Have they tested it on someone?
Eta: a reply to: infolurker
Nevermind, question answered.
Herpes B-virus: 80 to 90 percent of all macaque monkeys are infected with Herpes B-virus or Simian B, a virus that is harmless to monkeys but often fatal in humans. Monkeys shed the virus intermittently in saliva or genital secretions, which generally occur when the monkey is ill, under stress, or during breeding season. At any given time, about 2% of infected macaque monkeys are shedding the virus. A person who is bitten, scratched, or sneezed or spit on while shedding occurs runs the risk of contracting the disease. Monkeys rarely show any signs or symptoms of shedding, making it nearly impossible to know when one is at risk.

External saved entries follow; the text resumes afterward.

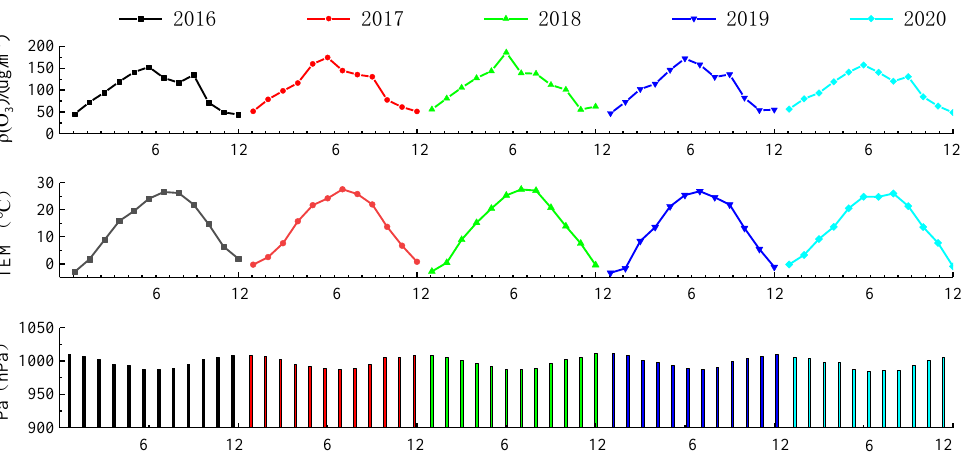
Figure 8. Variation in O 3 concentrations and meteorological conditions in the NCP from 2016 to 2020.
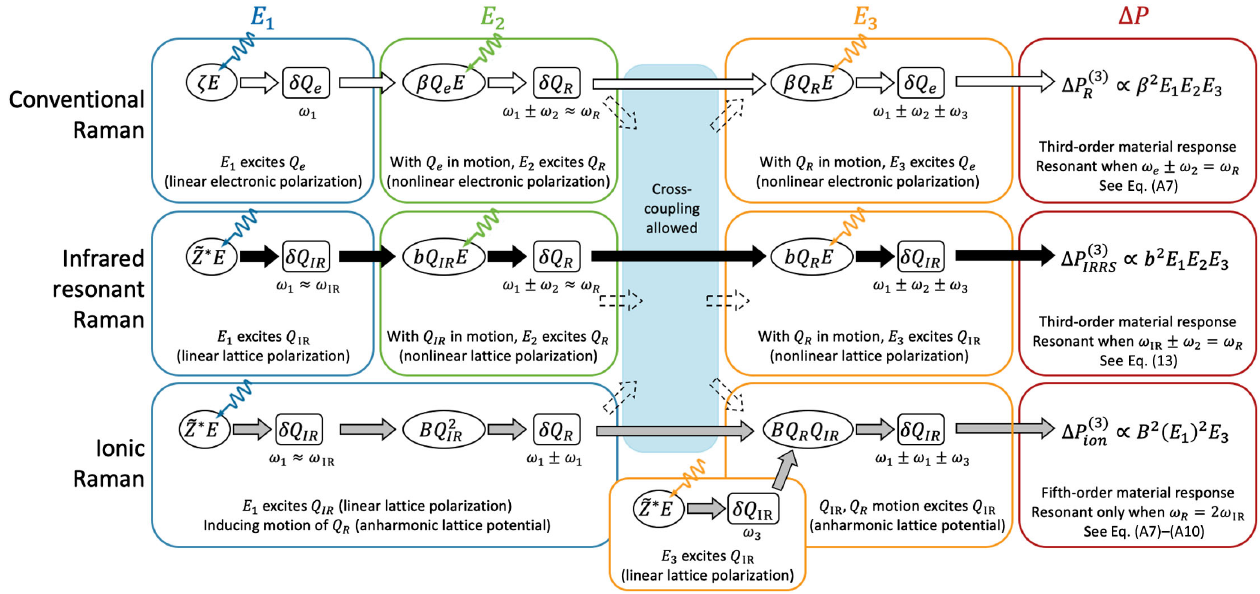
FIG. 2. Comparison between the conventional (top), infrared-resonant (middle), and ionic Raman-scattering (bottom) mechanisms. Blue, green, and orange panels represent the effect of the three electric field components, while the induced polarization is shown in the red panels. Driving terms in Eq. (11) are shown in ovals with induced motion represented in rectangles with the allowed frequency response written below. The connection to linear and nonlinear polarization, and the anharmonic potential are shown in the text in each panel with resonance conditions for each effect called out in the polarization panels. Dashed arrows leading into the light-blue region in the middle of the figure show that cross-coupling is allowed between all three effects. The conventional and infrared-resonant Raman responses have potential for third-order resonance in the polarization [see Eqs. (13) and (A7) – (A10)], while ionic Raman scattering has potential for a fifth-order resonance [see Eqs. (A7) –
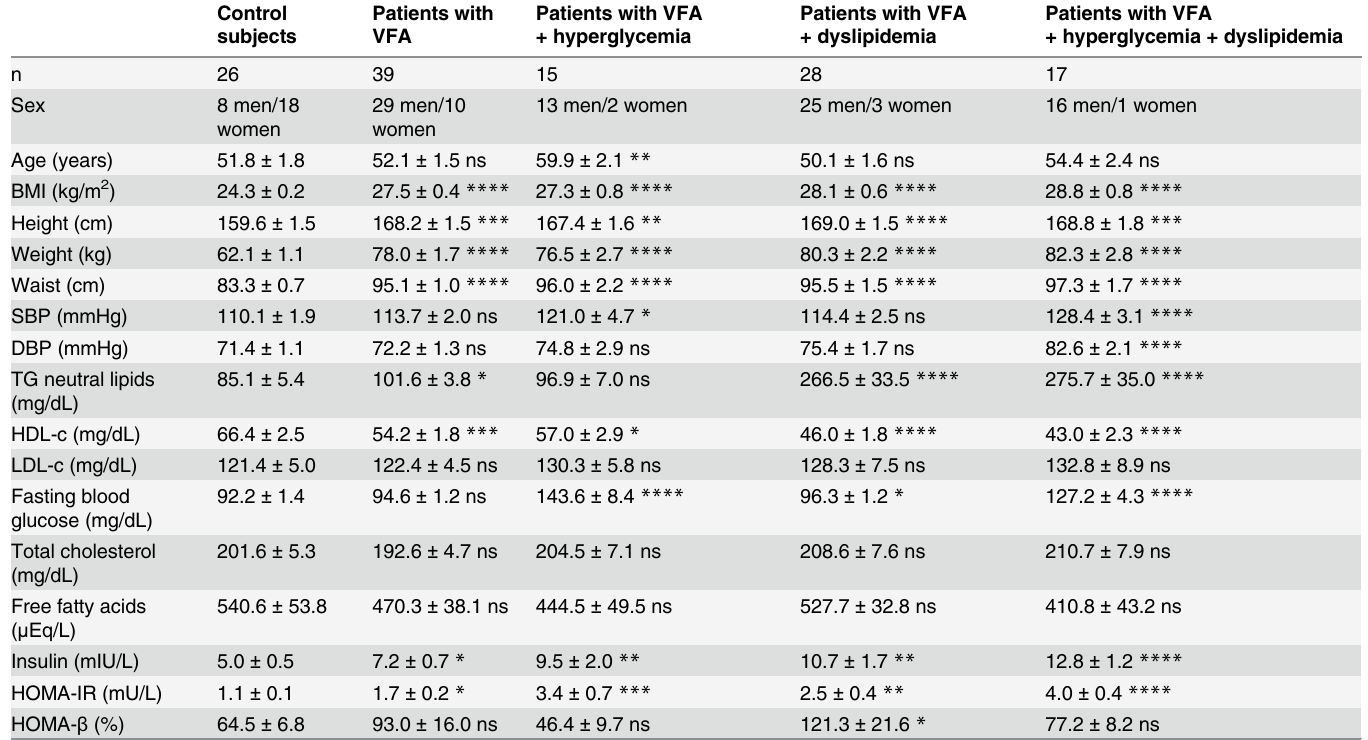
Table 1. Subject Characteristics.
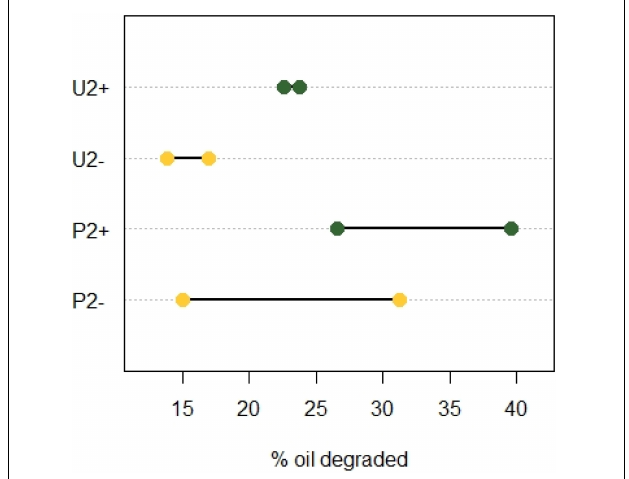
FIGURE 2 | Crude oil degraded in incubation 2 after 2 months with or without polypropylene particles using two enriched soil communities. One from an untreated soil (U) and the other from a soil pre-exposed to crude oil (P). Yellow, cultures without oil absorbent material ( − ); green, cultures with oil absorbent material ( + ). The X-axis shows the percentage of oil degraded with respect to the weathering control ( N =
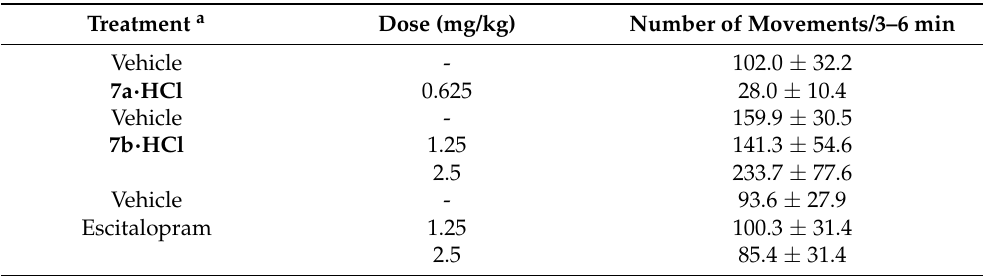
Table 3. Influence of compounds 7a·HCl , 7b·HCl and escitalopram on spontaneous locomotor activity in mice.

Reported cases of infection in humans are very rare; since the identification of the virus in 1932, there have only been 31 documented human infections by B virus, 21 of which were fatal. According to the CDC, the reason for “such an apparently low rate of transmission may include infrequent B virus shedding by macaques, cross-reactive immunity against B virus stimulated by herpes simplex virus infection, and undetected asymptomatic infection.” However, the frequency of Herpes B infection in humans has never been adequately studied and thus it is difficult to quantify how many people are actually infected with the virus. Persons who possess or work with infected monkeys are presumed to be in constant peril of potentially contracting the virus.
Monkeys have also been known to transmit the Ebola virus, monkey pox, and other deadly illnesses.